Commentary

Montgomery County, MD Freezes Building Permits

From the “making a bad situation worse” file:

Montgomery County officials yesterday froze home building in most new subdivisions across the county while officials examine a variety of lapses in the once-vaunted planning process. With County Executive Douglas M. Duncan and County Council members reacting to widespread building violations in Clarksburg Town Center, buyers waiting for homes to be built in Montgomery could face considerable delays and possible cost increases. Duncan (D) and the chairman of the Planning Board have frozen the issuance of building permits in subdivisions that require site plans — about 80 percent of pending residential projects — until builders can verify that the projects meet height and setback requirements. Projects under construction can proceed, but those that have not broken ground will be subject to another review. . . . . Duncan’s announcement came an hour after four council members proposed a broader moratorium on new building permits until projects’ site plans are thoroughly reviewed by county leaders. The council will vote on the emergency legislation, which would be in effect until winter, next week. Combined, the two approaches represent a rebuke to a planning process that for a generation has tried to steer growth into designated areas near major transit routes. But at least in Clarksburg, one of the county’s fastest-growing communities, officials have acknowledged that they were ill equipped to oversee that growth.

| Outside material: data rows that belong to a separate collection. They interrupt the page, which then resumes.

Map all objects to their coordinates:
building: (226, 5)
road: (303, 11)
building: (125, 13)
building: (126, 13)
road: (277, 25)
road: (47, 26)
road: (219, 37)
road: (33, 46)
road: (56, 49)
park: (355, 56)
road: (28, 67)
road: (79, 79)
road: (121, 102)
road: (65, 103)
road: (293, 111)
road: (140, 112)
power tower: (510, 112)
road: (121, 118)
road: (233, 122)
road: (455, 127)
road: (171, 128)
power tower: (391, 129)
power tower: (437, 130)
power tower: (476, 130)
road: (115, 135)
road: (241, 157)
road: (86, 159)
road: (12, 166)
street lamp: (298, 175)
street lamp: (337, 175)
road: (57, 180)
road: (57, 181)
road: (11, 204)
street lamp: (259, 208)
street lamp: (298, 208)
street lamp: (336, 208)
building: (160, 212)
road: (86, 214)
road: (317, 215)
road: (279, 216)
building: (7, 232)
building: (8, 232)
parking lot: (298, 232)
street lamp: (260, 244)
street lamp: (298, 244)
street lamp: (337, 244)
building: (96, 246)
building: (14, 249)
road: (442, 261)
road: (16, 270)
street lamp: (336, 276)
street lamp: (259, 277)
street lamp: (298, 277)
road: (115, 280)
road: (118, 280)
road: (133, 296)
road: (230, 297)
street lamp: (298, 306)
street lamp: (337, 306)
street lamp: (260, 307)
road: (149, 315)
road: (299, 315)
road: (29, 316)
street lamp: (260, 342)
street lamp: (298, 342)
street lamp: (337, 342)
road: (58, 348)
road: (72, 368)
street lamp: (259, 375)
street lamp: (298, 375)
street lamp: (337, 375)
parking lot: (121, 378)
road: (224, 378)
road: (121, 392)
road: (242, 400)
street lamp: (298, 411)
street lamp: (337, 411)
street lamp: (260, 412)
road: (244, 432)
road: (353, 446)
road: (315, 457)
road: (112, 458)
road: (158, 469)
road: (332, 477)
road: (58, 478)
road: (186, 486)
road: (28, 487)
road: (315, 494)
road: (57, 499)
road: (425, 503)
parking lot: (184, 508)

So in essence, the County is saying let’s stop building because our planning process is flawed. Isn’t that just compounding the error? It’s hard to see how they’re going to improve things by making the development approval process even longer and more uncertain. And they don’t appear to be looking at the situation critically. They need to ask themselves what’s more flawed: arguably minor divergences between specs on approved site plans and the final, built product, or a planning process that attempts to micromanage development at this level? At least someone got it right:

[Developer Tom] Bozzuto, chairman of Bozzuto Homes, predicted that a slowdown will drive up the price of existing homes. “It’s a supply-and-demand market, and the less supply there is, the greater the price people will be able to get for existing inventory,” he said.